Das hier ist ein ganz herausragend geschriebenes Buch über die Verkettung von Umständen und die aus einer einzigen Handlung entstehende Kettenreaktion entfernter Ereignisse, die dennoch miteinander verbunden sind. Ein Dominostein nach dem anderen fällt, unaufhaltsam nimmt die Kausalkette ihren Lauf. Mit Josh war es danach nur noch bergab gegangen, im Zuge der Lehman´s-Pleite hat er auch noch seinen Job verloren und seine ohnehin kriselnde Ehe konnte er auch nicht retten. Daniel dagegen schreibt sich seine Verantwortung so gut er kann von der Seele, indem er Briefe an Michael schickt, um zu erklären, wie es zu den Ereignissen in Pakistan gekommen war. Auch ihn haben die Geschehnisse verändert, seine Ehe beeinflusst. Es ist ein Roman über Schuld und Verantwortung und der Frage, ob man sich dieser stellt und wie man damit umgeht. Es sind Männer, die die Schuld tragen, und es sind die Familien, die darunter leiden. Mit Michael und Josh stehen sich am Ende zwei Männer gegenüber, die beide mit ihrer Verantwortung hadern, jeder weiß, dass der andere gelogen hat und doch können sie diesen gordischen Knoten nicht durchtrennen. Letzten Endes bleibt jeder mit seiner Last alleine. Es ist eine Geschichte über menschliches Versagen, über die Fehlerhaftigkeit weniger Sekunden, die den Verlauf des Lebens vieler Betroffener für immer gravierend verändert. Aber es gibt im echten Leben keinen Reset-Schalter, keine Taste zum Zurückspulen. Sheers zeigt, dass alle betroffen sind und niemand ungeschoren bleibt.

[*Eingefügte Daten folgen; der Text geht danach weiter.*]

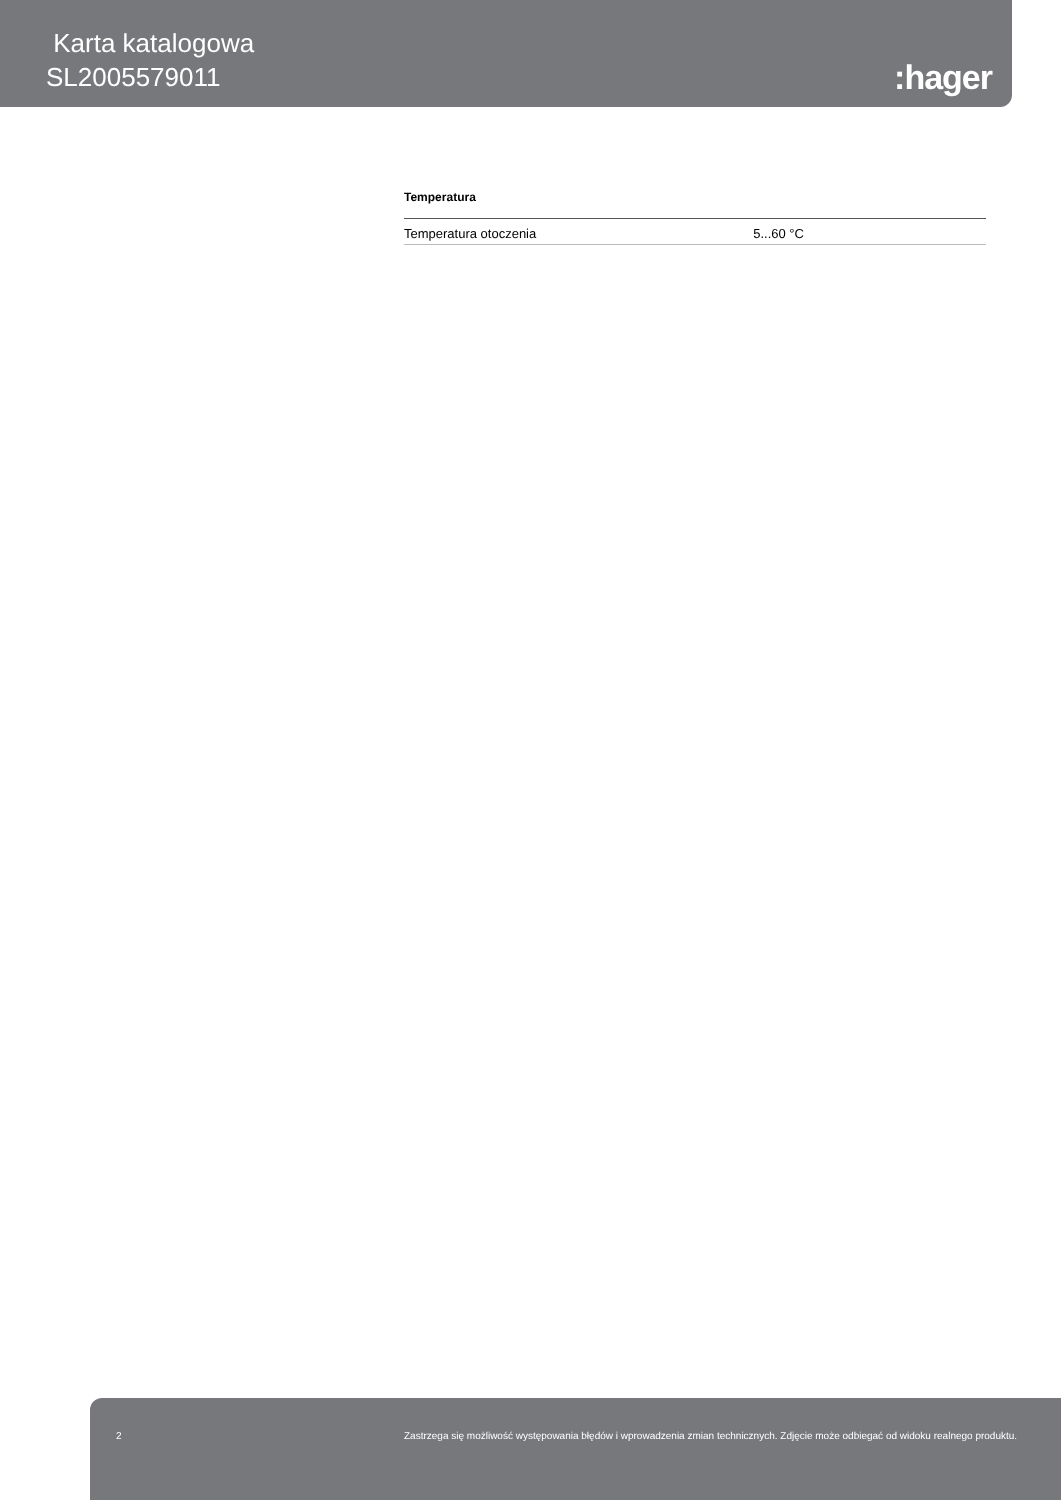Karta katalogowa
SL2005579011
:hager
Temperatura
| Temperatura otoczenia | 5...60 °C |
2 Zastrzega się możliwość występowania błędów i wprowadzenia zmian technicznych. Zdjęcie może odbiegać od widoku realnego produktu.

Still und ruhig erzählt, von einem Autor mit beneidenswerter Beobachtungsgabe und Feinfühligkeit, nimmt der Roman einen völlig gefangen. Mit ausgefeilter Erzähltechnik und stetem Lesefluss treibt Sheers seinen Roman voran. Das Buch hat nur knapp 300 Seiten und alleine die "Eröffnungssequenz", in der Michael das Haus betritt und durch die Zimmer streift, dehnt sich auf fast 170 Seiten aus, bis das schreckliche Ereignis stattfindet. Das ist unglaublich geschickt gemacht. Während Michael herumgeht erfahren wir in Rückblenden, wie sich die Dinge zuvor zugetragen haben, wie er Caroline kennengelernt hatte, wie sie starb, wie er nach London gezogen und sich mit den Nelsons angefreundet hatte und auch wie es um Josh und Samantha steht. Auch ihre Geschichte wird rückblickend erzählt. Erst mit dem Ereignis an diesem verhängnisvollen Sommermittag kommt der Turn und die Story entwickelt sich nach vorne. Ein tolles Buch, das ich jedem als Herzen legen möchte.